Going global
Starboard wants to engage the whole world to take action and take responsibility for their local waters and recently launched a social media campaign where they encourage everyone to collect trash on land, in the sand or on the water, snap a picture of it and post it on any social media with the hashtag #StarboardWorldCleanup. Some cool prizes will be handed out to ten randomly selected participants, and one lucky winner will receive an inflatable SUP board and a two-piece Balsa Carbon paddle. The SUP community has embraced this challenge, and photos are being uploaded from around the globe. However, despite global cleanup efforts, the cruel reality is that trash will continue to make its way into nature if the flood of litter is not stopped. The greatest of these offenders is single-use plastic. Starboard met up with the founders of Bye Bye Plastic Bags, 16-year-old Melati and 14-year-old Isabel from Bali, who managed to get the single-use plastic bag banned on their island. “What’s somebody going to do about it?”, Melati asks in the BBPV video later telling us that we have to remember that it starts with one person. Melati and Isabel are that “one person” – or in this case one pair of sisters – as they succeeded in their crusade to have single-use plastic bags banned on Bali.
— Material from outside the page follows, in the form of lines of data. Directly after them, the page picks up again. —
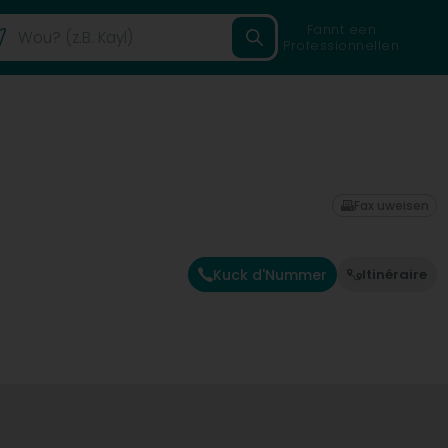
Fannt een
Professionnellen
Fax uweisen
Kuck d'Nummer
Itinéraire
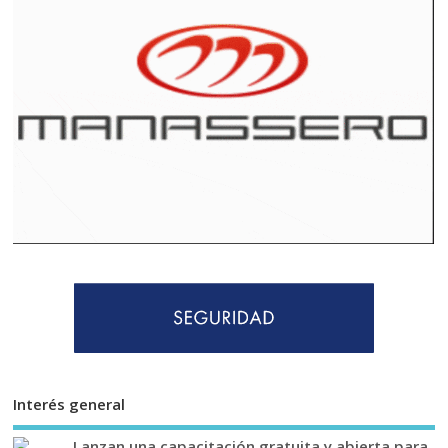
Interés general
Lanzan una capacitación gratuita y abierta para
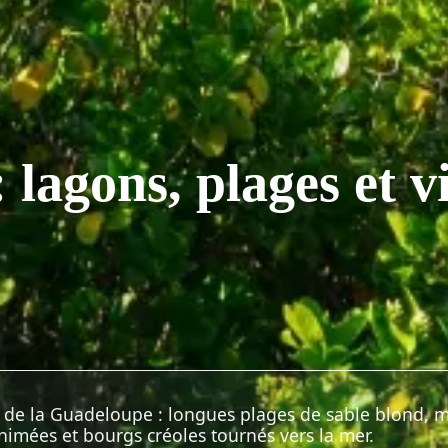
lagons, plages et v
e
e de la Guadeloupe : longues plages de sable blond, 
animées et bourgs créoles tournés vers la mer.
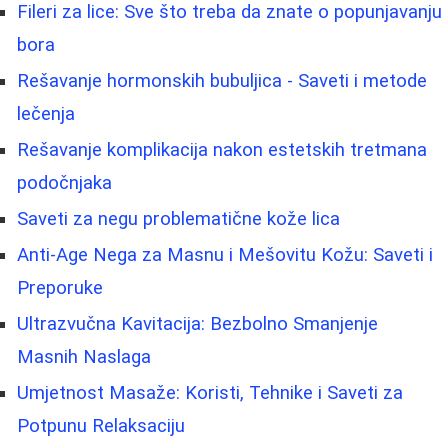
Fileri za lice: Sve što treba da znate o popunjavanju
bora
Rešavanje hormonskih bubuljica - Saveti i metode
lečenja
Rešavanje komplikacija nakon estetskih tretmana
podočnjaka
Saveti za negu problematične kože lica
Anti-Age Nega za Masnu i Mešovitu Kožu: Saveti i
Preporuke
Ultrazvučna Kavitacija: Bezbolno Smanjenje
Masnih Naslaga
Umjetnost Masaže: Koristi, Tehnike i Saveti za
Potpunu Relaksaciju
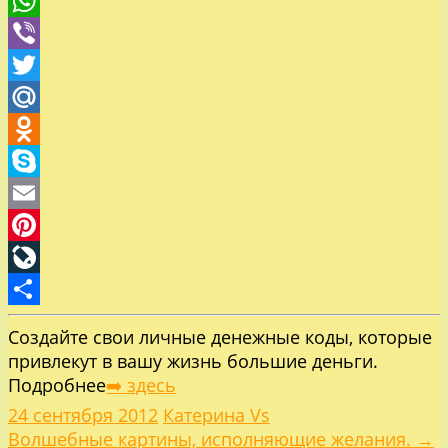
Telegram
WhatsApp
Viber
Twitter
Mail.Ru
Odnoklassniki
Skype
Email
Pinterest
LiveJournal
Отправить
Создайте свои личные денежные коды, которые
привлекут в вашу жизнь большие деньги.
Подробнее
➡️ здесь
24 сентября 2012
Катерина Vs
Волшебные картины, исполняющие желания. →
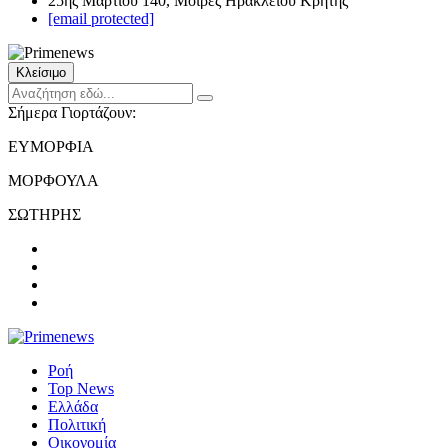
25ης Μαρτίου 140, Μοίρες Ηρακλείου Κρήτης
[email protected]
Κλείσιμο
Σήμερα Γιορτάζουν:
ΕΥΜΟΡΦΙΑ
ΜΟΡΦΟΥΛΑ
ΣΩΤΗΡΗΣ
Ροή
Top News
Ελλάδα
Πολιτική
Οικονομία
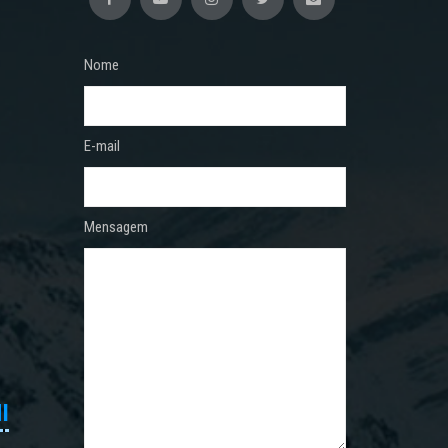
Nome
E-mail
Mensagem
I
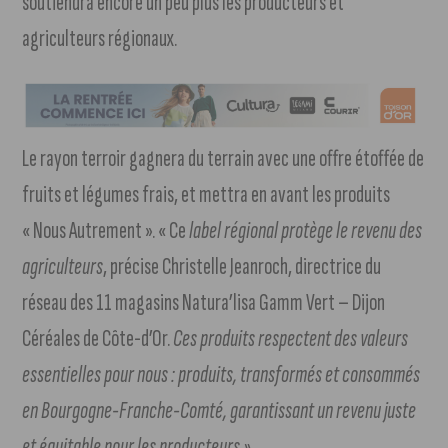
soutiendra encore un peu plus les producteurs et
agriculteurs régionaux.
Le rayon terroir gagnera du terrain avec une offre étoffée de
fruits et légumes frais, et mettra en avant les produits
« Nous Autrement ». « Ce
label régional protège le revenu des
agriculteurs
, précise Christelle Jeanroch, directrice du
réseau des 11 magasins Natura’lisa Gamm Vert – Dijon
Céréales de Côte-d’Or.
Ces produits respectent des valeurs
essentielles pour nous : produits, transformés et consommés
en Bourgogne-Franche-Comté, garantissant un revenu juste
et équitable pour les producteurs »
.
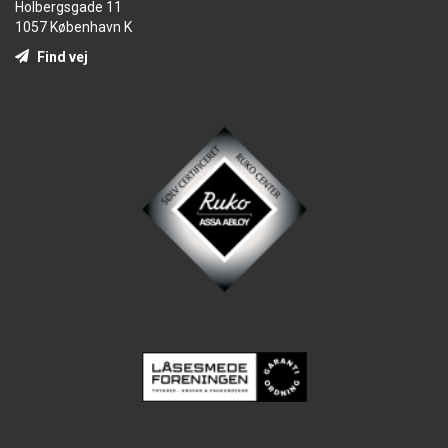
Holbergsgade 11
1057 København K
Find vej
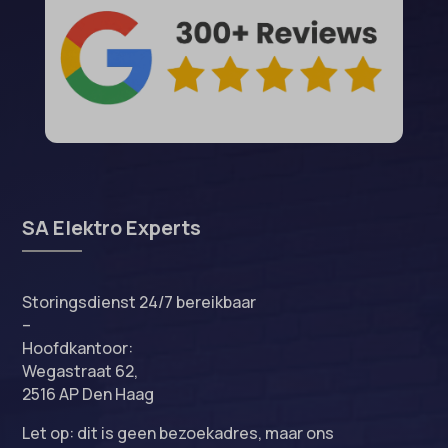
SA Elektro Experts
Storingsdienst 24/7 bereikbaar
–
Hoofdkantoor:
Wegastraat 62,
2516 AP Den Haag
Let op: dit is geen bezoekadres, maar ons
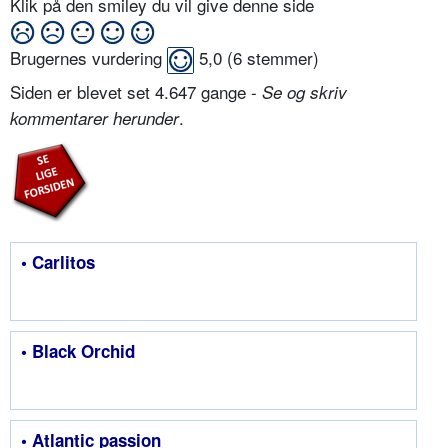
Klik på den smiley du vil give denne side
Brugernes vurdering
5,0
(
6
stemmer)
Siden er blevet set 4.647 gange -
Se og skriv
.
kommentarer herunder
• Carlitos
• Black Orchid
• Atlantic passion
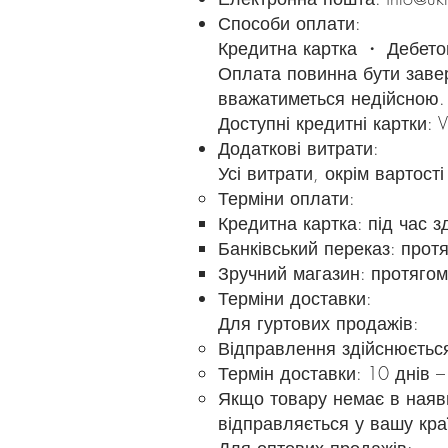
Способи оплати:
Кредитна картка ・ Дебетов
Оплата повинна бути завер
вважатиметься недійсною.
Доступні кредитні картки: V
Додаткові витрати:
Усі витрати, окрім вартості
Терміни оплати:
Кредитна картка: під час з
Банківський переказ: прот
Зручний магазин: протягом
Терміни доставки:
Для гуртових продажів:
Відправлення здійснюється
Термін доставки: 10 днів –
Якщо товару немає в наявн
відправляється у вашу кра
Для оптових продажів:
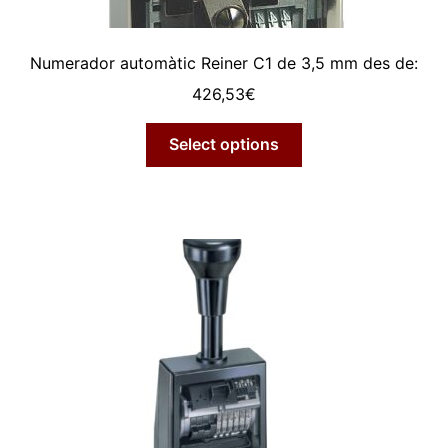
Numerador automàtic Reiner C1 de 3,5 mm des de:
426,53
€
Select options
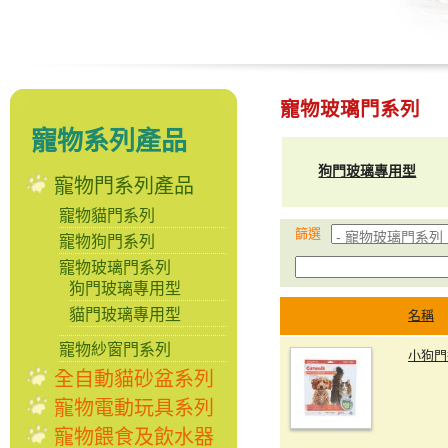
寵物玻璃門系列
寵物系列產品
狗門玻璃專用型
寵物門系列產品
寵物貓門系列
篩選
寵物狗門系列
寵物玻璃門系列
狗門玻璃專用型
貓門玻璃專用型
名稱
寵物紗窗門系列
小狗門
全自動貓砂盆系列
寵物電動玩具系列
寵物餵食及飲水器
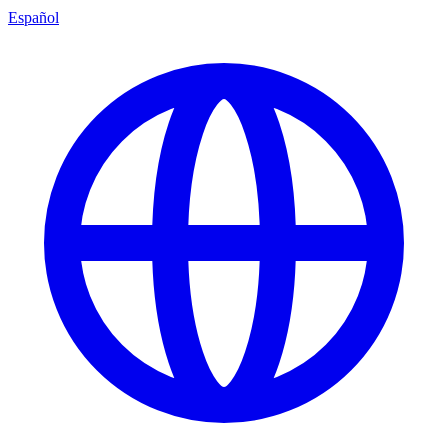
Español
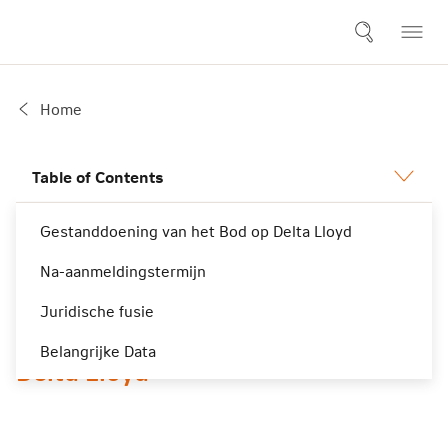
Home
Table of Contents
Gestanddoening van het Bod op Delta Lloyd
Overnamebod van NN Group
Na-aanmeldingstermijn
op Delta Lloyd
Juridische fusie
Gestanddoening van het Bod op
Belangrijke Data
Delta Lloyd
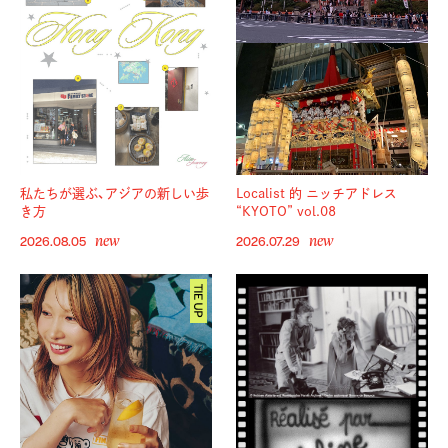
私たちが選ぶ、アジアの新しい歩
Localist 的 ニッチアドレス
き方
“KYOTO” vol.08
new
new
2026.08.05
2026.07.29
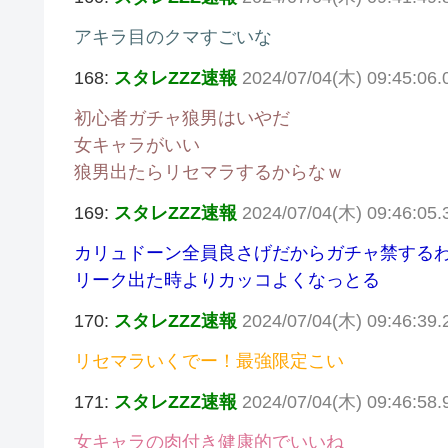
アキラ目のクマすごいな
168:
スタレZZZ速報
2024/07/04(木) 09:45:06
初心者ガチャ狼男はいやだ
女キャラがいい
狼男出たらリセマラするからなｗ
169:
スタレZZZ速報
2024/07/04(木) 09:46:05.
カリュドーン全員良さげだからガチャ禁する
リーク出た時よりカッコよくなっとる
170:
スタレZZZ速報
2024/07/04(木) 09:46:39
リセマラいくでー！最強限定こい
171:
スタレZZZ速報
2024/07/04(木) 09:46:58
女キャラの肉付き健康的でいいね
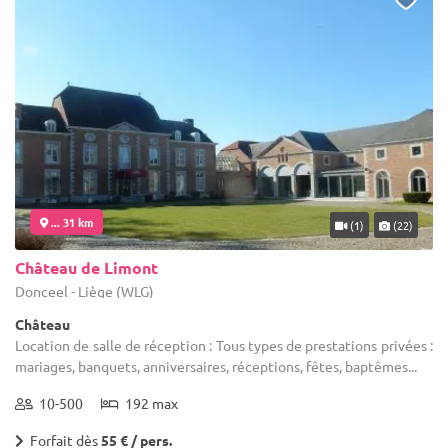
... 31 km
(1)
(22)
Château de Limont
Donceel - Liège (WLG)
Château
Location de salle de réception : Tous types de prestations privées :
mariages, banquets, anniversaires, réceptions, fêtes, baptêmes...
10-500
192 max
Forfait dès
55 € / pers.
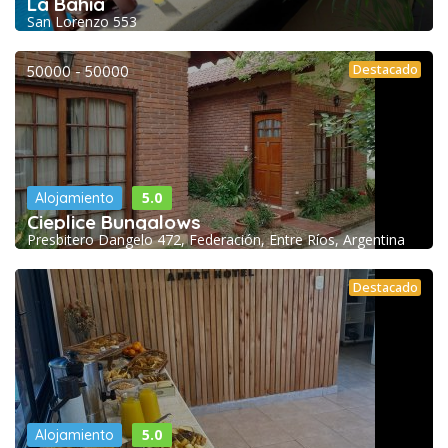
La Bahia
San Lorenzo 553
Destacado
50000 - 50000
5.0
Alojamiento
Cieplice Bungalows
Presbitero Dangelo 472, Federación, Entre Ríos, Argentina
Destacado
5.0
Alojamiento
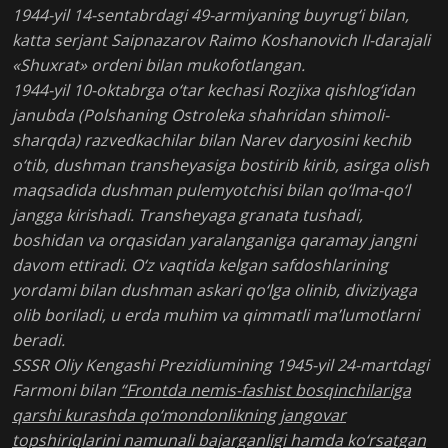
1944-yil 14-sentabrdagi 49-armiyaning buyrug‘i bilan,
katta serjant Saipnazarov Raimo Koshanovich II-darajali
«Shuxrat» ordeni bilan mukofotlangan.
1944-yil 10-oktabrga o‘tar kechasi Rozjixa qishlog‘idan
janubda (Polshaning Ostroleka shahridan shimoli-
sharqda) razvedkachilar bilan Narev daryosini kechib
o‘tib, dushman transheyasiga bostirib kirib, asirga olish
maqsadida dushman pulemyotchisi bilan qo‘lma-qo‘l
jangga kirishadi. Transheyaga granata tushadi,
boshidan va orqasidan yaralanganiga qaramay jangni
davom ettiradi. O‘z vaqtida kelgan safdoshlarining
yordami bilan dushman askari qo‘lga olinib, diviziyaga
olib boriladi, u erda muhim va qimmatli ma’lumotlarni
beradi.
SSSR Oliy Kengashi Prezidiumining 1945-yil 24-martdagi
Farmoni bilan
“Frontda nemis-fashist bosqinchilariga
qarshi kurashda qo‘mondonlikning jangovar
topshiriqlarini namunali bajarganligi hamda ko‘rsatgan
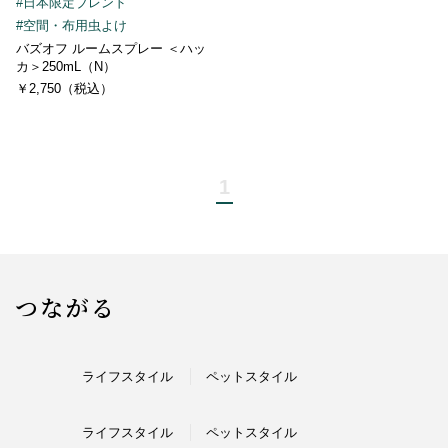
#日本限定ブレンド
#空間・布用虫よけ
バズオフ ルームスプレー ＜ハッ
カ＞250mL（N）
￥2,750（税込）
1
つながる
ライフスタイル
ペットスタイル
ライフスタイル
ペットスタイル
Starboard was further inspired to take action on a global scale when they met up with a whole lot of great organizations and passionate environmentalists, all with the common goal of protecting our ocean, at Protect Blue Conference in Noli. How can we successfully ban single-use plastic across the world?
With this question in mind, Starboard created a plastic regulation matrix and map – showing the legal actions taken against a series of different virgin plastic products around the globe.
The Plastic Regulation tool serves as a roadmap to banning plastic – showing that is possible to fight the plastic pollution. Starboard aims to use this to educate, inspire and push for more policies on plastic. They have even implemented their own internal ban on single-use plastic, prohibiting all such items from being used at headquarters in Bangkok.